The voters spoke clearly in passing Question 5 on the Nov. 3 ballot. Now state government must act to close the circle so that patients suffering through chemotherapy and radiation, and those with epilepsy, multiple sclerosis, AIDS, chronic pain and other conditions can have access to marijuana prescribed by their doctors.

Gov. John Baldacci will create a group to study the regulatory issues raised by the passage of Question 5 — which expands the 1999 vote in Maine that legalized growing marijuana for medical treatment. That study group must have a limited agenda and should act within a reasonable time to fix whatever problems the law may hold. Rejecting the intent of both the 1999 and Nov. 3 votes must not be within the group’s power, and once it issues its recommendations, state government must act quickly to implement them.

The same voters who rejected same-sex marriage by 53 percent to 47 percent, presumably supporting a traditional view of marriage, approved the expansion of the state’s medical marijuana law by 59 percent to 41 percent. That result suggests public sentiment about the substance has swung away from the hysterical view perpetuated by films like “Reefer Madness.”

That said, marijuana can be abused as easily as alcohol, prescription drugs and illicit drugs like cocaine and heroin.
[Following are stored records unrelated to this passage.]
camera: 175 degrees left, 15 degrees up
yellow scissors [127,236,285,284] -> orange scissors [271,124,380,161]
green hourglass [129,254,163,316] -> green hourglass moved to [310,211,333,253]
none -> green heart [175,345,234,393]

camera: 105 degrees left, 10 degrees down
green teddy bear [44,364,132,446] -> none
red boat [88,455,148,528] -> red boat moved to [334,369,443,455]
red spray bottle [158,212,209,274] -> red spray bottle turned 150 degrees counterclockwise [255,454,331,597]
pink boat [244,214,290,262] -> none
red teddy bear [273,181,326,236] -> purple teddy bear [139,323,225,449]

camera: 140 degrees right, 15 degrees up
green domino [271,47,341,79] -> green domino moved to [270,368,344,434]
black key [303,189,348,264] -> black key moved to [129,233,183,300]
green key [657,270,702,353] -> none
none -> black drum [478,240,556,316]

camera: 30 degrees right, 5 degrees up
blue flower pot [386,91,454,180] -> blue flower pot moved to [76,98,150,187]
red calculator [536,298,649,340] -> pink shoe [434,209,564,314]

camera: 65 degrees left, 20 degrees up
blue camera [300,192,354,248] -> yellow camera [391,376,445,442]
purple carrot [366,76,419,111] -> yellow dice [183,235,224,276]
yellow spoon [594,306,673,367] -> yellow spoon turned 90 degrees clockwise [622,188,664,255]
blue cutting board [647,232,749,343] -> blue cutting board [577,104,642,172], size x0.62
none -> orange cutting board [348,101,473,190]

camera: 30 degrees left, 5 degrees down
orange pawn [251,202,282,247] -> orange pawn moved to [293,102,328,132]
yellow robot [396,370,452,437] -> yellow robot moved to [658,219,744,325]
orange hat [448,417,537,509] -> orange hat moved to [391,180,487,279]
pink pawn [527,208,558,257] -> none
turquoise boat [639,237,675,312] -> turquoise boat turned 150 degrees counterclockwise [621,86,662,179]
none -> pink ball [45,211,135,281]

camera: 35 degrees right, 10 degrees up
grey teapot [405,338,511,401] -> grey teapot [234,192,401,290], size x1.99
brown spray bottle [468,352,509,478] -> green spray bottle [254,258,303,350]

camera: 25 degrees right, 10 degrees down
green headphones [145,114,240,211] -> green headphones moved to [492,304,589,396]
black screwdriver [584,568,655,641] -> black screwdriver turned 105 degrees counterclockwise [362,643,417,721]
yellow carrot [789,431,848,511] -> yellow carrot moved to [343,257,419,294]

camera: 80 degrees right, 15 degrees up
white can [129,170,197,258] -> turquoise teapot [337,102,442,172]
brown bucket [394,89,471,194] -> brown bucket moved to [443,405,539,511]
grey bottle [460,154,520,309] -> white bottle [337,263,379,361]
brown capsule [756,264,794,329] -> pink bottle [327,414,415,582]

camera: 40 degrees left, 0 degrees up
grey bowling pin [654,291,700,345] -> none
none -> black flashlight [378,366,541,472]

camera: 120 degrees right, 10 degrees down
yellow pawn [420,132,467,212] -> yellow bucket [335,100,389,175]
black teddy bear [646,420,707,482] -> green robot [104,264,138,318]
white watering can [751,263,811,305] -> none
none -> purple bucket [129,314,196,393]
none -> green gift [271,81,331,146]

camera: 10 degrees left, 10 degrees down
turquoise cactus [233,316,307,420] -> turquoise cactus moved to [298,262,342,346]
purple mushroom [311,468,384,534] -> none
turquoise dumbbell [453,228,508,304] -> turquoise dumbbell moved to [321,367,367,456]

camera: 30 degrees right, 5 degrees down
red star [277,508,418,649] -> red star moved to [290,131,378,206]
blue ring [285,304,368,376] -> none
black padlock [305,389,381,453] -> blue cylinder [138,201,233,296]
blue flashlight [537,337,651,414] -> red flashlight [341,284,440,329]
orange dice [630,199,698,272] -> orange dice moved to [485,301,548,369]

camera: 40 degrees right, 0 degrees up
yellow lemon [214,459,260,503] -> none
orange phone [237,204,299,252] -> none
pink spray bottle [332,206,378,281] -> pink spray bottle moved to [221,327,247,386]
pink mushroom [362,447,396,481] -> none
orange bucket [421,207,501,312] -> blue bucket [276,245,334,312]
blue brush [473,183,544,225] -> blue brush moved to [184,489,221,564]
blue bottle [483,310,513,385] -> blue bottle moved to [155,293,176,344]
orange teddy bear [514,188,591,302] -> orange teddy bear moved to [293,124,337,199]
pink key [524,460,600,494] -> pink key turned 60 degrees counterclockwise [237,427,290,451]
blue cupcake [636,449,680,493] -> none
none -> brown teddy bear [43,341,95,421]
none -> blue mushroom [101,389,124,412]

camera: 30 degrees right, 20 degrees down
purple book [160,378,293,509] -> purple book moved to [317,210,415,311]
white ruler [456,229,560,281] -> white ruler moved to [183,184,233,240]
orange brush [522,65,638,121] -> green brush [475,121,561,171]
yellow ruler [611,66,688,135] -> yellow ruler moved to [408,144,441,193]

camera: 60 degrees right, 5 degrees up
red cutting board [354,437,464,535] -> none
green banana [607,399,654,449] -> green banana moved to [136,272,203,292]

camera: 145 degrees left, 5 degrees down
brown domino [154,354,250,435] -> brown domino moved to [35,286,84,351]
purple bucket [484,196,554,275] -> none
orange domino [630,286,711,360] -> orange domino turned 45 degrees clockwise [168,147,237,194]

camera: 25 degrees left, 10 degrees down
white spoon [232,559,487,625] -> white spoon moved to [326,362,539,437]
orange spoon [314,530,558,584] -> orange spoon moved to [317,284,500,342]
State regulators are justified in their concerns about the potential for marijuana dispensaries, overseen by the Department of Health and Human Services, “leaking” the substance to those without prescriptions. The 1999 law allowed patients or their designees to grow the plant; the Nov. 3 vote creates the dispensaries, which are akin to pharmacies.

DHHS Commissioner Brenda Harvey has said rules must be drafted, staff must be trained and budgets must be developed before the dispensaries can open. She expects that to be completed by spring.

“What we don’t want is an unintended outcome — a negative outcome,” the commissioner told the Portland Press Herald. “We don’t want to inadvertently have access — in this case, to marijuana — be open in such a way that we don’t honor the public safety we have an obligation to be protecting while meeting the intent of this referendum.”

Those concerns are legitimate, but the department must remain focused on the intent of the voters.